You might have heard these kinds of conversations. Have you wondered thinking about the greatness of that helper?

But before judging their greatness, have a keen eye upon their helpful deeds.

In this self centered world, there is very little chance to be helped sincerely without a hidden motive in the helper’s mind. You may disagree with me wearing the shoe of a genuine helper. So obviously exceptions are there. But now let us think on those helping hands who have some secret agenda behind them.

Yes, it is there, whether you realize it or not. There is a secret agenda behind almost every helping hand.

And the most evil thing is when someone makes you believe that ‘you are helped by them while in fact he/she hasn’t played any role at all’.

What could be the motive of those helping hands.. .

  • With a little investment, they are looking for fame.
  • A give and take policy, even if the ‘take’ may be at a later point of time.
  • Hiding their own great benefits while portraying the service to others.

The first two are not that harmful. And the most trickster aspect is the last one. People will try to seek their own benefits under the impression of a helping hand. And they will be marketing themselves very tactically such that all around you will be deeply impressed with their help. They pretend as if they are servicing you, but there will be a hidden motive of self service.

Once we realize this, feel so much irritated with their help. And do you know how difficult it is to escape from their helping hand?

Personally I don’t like to be helped unless and otherwise no other options in front of me. There are two things which pull me back from being helped. First thing is the secret agenda of helping hand and secondly I don’t like to be dependent, cutting my wings.

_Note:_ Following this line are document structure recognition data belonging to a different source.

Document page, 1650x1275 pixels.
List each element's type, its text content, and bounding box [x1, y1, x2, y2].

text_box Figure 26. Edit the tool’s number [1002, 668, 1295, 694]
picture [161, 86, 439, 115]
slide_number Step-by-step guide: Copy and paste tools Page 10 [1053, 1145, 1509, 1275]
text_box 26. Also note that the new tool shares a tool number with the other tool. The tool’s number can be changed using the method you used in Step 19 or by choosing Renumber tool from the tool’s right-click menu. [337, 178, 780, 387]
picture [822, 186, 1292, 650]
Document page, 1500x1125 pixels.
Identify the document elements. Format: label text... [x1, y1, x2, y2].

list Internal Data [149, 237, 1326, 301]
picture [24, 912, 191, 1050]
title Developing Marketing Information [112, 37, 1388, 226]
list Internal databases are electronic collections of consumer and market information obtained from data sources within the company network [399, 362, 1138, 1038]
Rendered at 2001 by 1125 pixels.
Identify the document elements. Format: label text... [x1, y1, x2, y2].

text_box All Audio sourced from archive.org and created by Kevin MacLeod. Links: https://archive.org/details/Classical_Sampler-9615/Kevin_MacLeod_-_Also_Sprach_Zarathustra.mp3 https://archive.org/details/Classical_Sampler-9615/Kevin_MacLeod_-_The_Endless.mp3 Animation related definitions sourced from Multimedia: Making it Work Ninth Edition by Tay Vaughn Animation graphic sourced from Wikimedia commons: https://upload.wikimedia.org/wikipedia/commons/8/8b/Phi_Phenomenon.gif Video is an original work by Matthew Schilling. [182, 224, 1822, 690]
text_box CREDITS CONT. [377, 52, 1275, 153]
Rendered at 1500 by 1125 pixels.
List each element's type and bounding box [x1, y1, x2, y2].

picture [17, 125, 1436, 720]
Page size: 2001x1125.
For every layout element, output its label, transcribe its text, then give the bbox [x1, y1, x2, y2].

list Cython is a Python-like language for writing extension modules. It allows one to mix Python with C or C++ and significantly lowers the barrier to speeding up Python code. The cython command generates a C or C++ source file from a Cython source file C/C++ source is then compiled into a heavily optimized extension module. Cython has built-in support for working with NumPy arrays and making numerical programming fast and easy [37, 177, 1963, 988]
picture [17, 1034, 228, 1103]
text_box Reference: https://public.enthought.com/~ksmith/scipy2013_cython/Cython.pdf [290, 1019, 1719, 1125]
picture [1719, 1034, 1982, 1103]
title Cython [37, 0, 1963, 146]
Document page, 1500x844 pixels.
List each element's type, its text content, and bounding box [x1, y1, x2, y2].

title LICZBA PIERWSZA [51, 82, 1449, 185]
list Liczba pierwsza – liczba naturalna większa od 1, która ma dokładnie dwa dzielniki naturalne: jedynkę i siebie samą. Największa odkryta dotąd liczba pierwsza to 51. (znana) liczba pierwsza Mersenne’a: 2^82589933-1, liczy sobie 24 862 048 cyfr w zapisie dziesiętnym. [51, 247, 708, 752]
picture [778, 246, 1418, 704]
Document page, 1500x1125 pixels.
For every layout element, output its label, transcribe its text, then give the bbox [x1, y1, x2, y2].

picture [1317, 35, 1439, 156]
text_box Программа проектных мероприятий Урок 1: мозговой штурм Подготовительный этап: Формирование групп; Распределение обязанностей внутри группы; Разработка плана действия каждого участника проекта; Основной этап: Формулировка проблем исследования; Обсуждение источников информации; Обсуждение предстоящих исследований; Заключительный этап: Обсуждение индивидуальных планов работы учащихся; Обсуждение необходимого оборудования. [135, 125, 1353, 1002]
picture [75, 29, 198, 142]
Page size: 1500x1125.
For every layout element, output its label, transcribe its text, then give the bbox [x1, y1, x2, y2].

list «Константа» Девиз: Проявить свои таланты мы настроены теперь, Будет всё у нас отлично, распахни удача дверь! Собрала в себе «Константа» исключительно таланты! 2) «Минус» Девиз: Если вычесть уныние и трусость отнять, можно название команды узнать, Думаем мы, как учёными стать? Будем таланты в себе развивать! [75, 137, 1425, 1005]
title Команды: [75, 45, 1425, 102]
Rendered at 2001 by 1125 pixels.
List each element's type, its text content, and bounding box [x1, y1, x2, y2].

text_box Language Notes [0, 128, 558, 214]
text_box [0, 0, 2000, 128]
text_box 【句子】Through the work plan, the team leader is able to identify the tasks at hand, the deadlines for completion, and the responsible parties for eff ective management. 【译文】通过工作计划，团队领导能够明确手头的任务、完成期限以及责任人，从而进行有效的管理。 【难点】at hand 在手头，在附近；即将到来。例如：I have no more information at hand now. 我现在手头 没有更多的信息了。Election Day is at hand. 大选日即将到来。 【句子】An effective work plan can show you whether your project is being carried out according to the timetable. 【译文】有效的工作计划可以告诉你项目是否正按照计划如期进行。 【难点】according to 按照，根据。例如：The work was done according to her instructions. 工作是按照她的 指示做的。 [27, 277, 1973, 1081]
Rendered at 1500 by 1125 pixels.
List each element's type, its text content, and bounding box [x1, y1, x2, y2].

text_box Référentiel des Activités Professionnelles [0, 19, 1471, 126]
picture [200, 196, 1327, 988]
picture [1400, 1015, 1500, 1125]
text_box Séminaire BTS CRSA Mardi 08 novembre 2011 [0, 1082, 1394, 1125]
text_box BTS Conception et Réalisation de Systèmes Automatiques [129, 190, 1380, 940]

On asking a help, if you are responding inappropriately, how can I approach u again?

Or is that what you wanted, i.e I shouldn’t come again ? Then you are lost as I got your plan. 😉

She was in damn need of help when she came to me. Obviously, I supported her.  It was not at all a big deal for me. But she was a bit reluctant to make me do the same thing for her continuously, for a few days. May be due to her concern for me.. I supported her for a few days and then she tried for some other arrangements. I tried to convince her that it was not at all botheration for me. But she didn’t..

But her arrangements didn’t work properly. So she again came to me and the story continued. Infact it was a soothing moment for me..


Sometimes we are doubtful whether “it will be problematic for the helper”. Yes, it could be due to the care and concern. And at the same time it might be due to the reluctance to take that freedom from us.

Normally we seek help only from those people with whom we are free. It’s really a pleasant feeling when someone finds us supportive and approachable.

So why not make a soothing presence, add a deeper connection and become more approachable?

So the happy me, smiling… 🙂

Are you helping just for the sake?


Are you genuinely lending a hand? If yes,

Are you ensuring whether the help is in a usable form and not a show off type?

Are you ensuring whether the help offered by you was useful to the recipients?

Otherwise why do we need need to help them, just to make them obliged?

Can’t do anything if the help is just a show off type. But there are cases when we oversee it. Even if we didn’t have any secret agenda behind the helping hands, we miss to shape it in a better form. Or rather we don’t ensure the quality of the help given. If we could think or imagine ourselves to be in that recipients’ position, the help will definitely be a useful one.